■ **WHAT THE TASK ASKS**
Could you show all lines in the entries below that contain the string "Azulfidine"?
======== PROVIDED ENTRIES ========
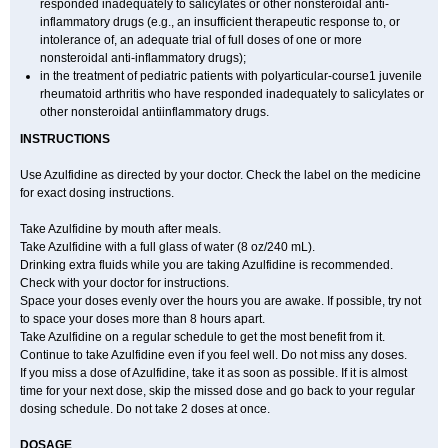
responded inadequately to salicylates or other nonsteroidal anti-
inflammatory drugs (e.g., an insufficient therapeutic response to, or
intolerance of, an adequate trial of full doses of one or more
nonsteroidal anti-inflammatory drugs);
in the treatment of pediatric patients with polyarticular-course1 juvenile
rheumatoid arthritis who have responded inadequately to salicylates or
other nonsteroidal antiinflammatory drugs.
INSTRUCTIONS
Use Azulfidine as directed by your doctor. Check the label on the medicine
for exact dosing instructions.
Take Azulfidine by mouth after meals.
Take Azulfidine with a full glass of water (8 oz/240 mL).
Drinking extra fluids while you are taking Azulfidine is recommended.
Check with your doctor for instructions.
Space your doses evenly over the hours you are awake. If possible, try not
to space your doses more than 8 hours apart.
Take Azulfidine on a regular schedule to get the most benefit from it.
Continue to take Azulfidine even if you feel well. Do not miss any doses.
If you miss a dose of Azulfidine, take it as soon as possible. If it is almost
time for your next dose, skip the missed dose and go back to your regular
dosing schedule. Do not take 2 doses at once.
DOSAGE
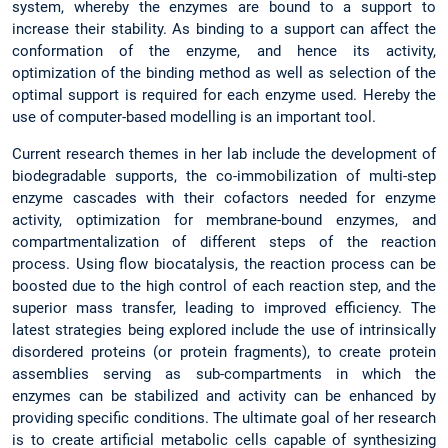
system, whereby the enzymes are bound to a support to
increase their stability. As binding to a support can affect the
conformation of the enzyme, and hence its activity,
optimization of the binding method as well as selection of the
optimal support is required for each enzyme used. Hereby the
use of computer-based modelling is an important tool.
Current research themes in her lab include the development of
biodegradable supports, the co-immobilization of multi-step
enzyme cascades with their cofactors needed for enzyme
activity, optimization for membrane-bound enzymes, and
compartmentalization of different steps of the reaction
process. Using flow biocatalysis, the reaction process can be
boosted due to the high control of each reaction step, and the
superior mass transfer, leading to improved efficiency. The
latest strategies being explored include the use of intrinsically
disordered proteins (or protein fragments), to create protein
assemblies serving as sub-compartments in which the
enzymes can be stabilized and activity can be enhanced by
providing specific conditions. The ultimate goal of her research
is to create artificial metabolic cells capable of synthesizing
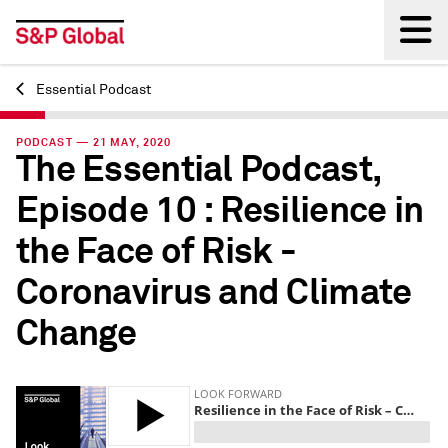
Essential Podcast
Back
PODCAST — 21 MAY, 2020
The Essential Podcast,
Episode 10 : Resilience in
the Face of Risk -
Coronavirus and Climate
Change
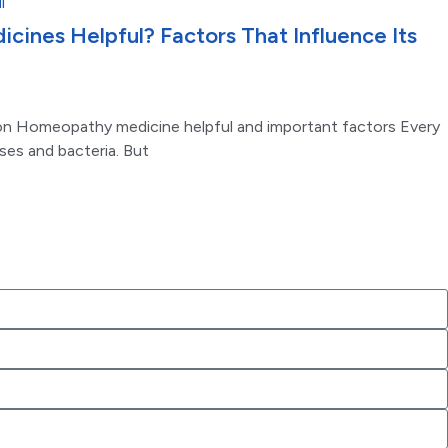
ines Helpful? Factors That Influence Its
on Homeopathy medicine helpful and important factors Every
uses and bacteria. But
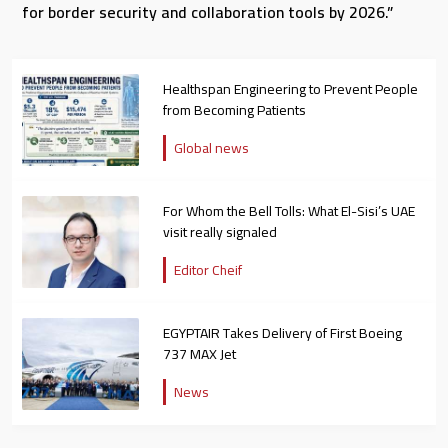
for border security and collaboration tools by 2026.”
Healthspan Engineering to Prevent People
from Becoming Patients
Global news
For Whom the Bell Tolls: What El-Sisi’s UAE
visit really signaled
Editor Cheif
EGYPTAIR Takes Delivery of First Boeing
737 MAX Jet
News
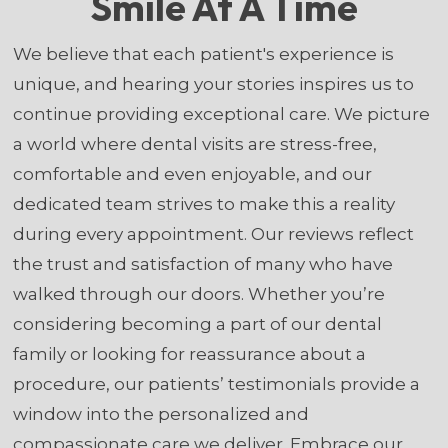
Smile At A Time
We believe that each patient's experience is
unique, and hearing your stories inspires us to
continue providing exceptional care. We picture
a world where dental visits are stress-free,
comfortable and even enjoyable, and our
dedicated team strives to make this a reality
during every appointment. Our reviews reflect
the trust and satisfaction of many who have
walked through our doors. Whether you’re
considering becoming a part of our dental
family or looking for reassurance about a
procedure, our patients’ testimonials provide a
window into the personalized and
compassionate care we deliver. Embrace our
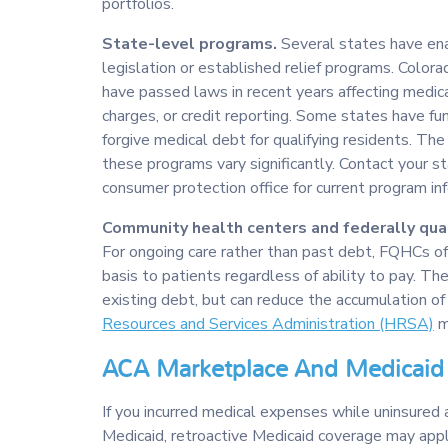
portfolios.
State-level programs.
Several states have ena
legislation or established relief programs. Colora
have passed laws in recent years affecting medica
charges, or credit reporting. Some states have f
forgive medical debt for qualifying residents. The s
these programs vary significantly. Contact your s
consumer protection office for current program in
Community health centers and federally qual
For ongoing care rather than past debt, FQHCs off
basis to patients regardless of ability to pay. Th
existing debt, but can reduce the accumulation of
Resources and Services Administration (HRSA)
ma
ACA Marketplace And Medicaid 
If you incurred medical expenses while uninsured 
Medicaid, retroactive Medicaid coverage may apply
========
■ **ANSWER FOR THE TASK**
Use Azulfidine as directed by your doctor. Check the label on the medicine
Take Azulfidine by mouth after meals.
Take Azulfidine with a full glass of water (8 oz/240 mL).
Drinking extra fluids while you are taking Azulfidine is recommended.
Take Azulfidine on a regular schedule to get the most benefit from it.
Continue to take Azulfidine even if you feel well. Do not miss any doses.
If you miss a dose of Azulfidine, take it as soon as possible. If it is almost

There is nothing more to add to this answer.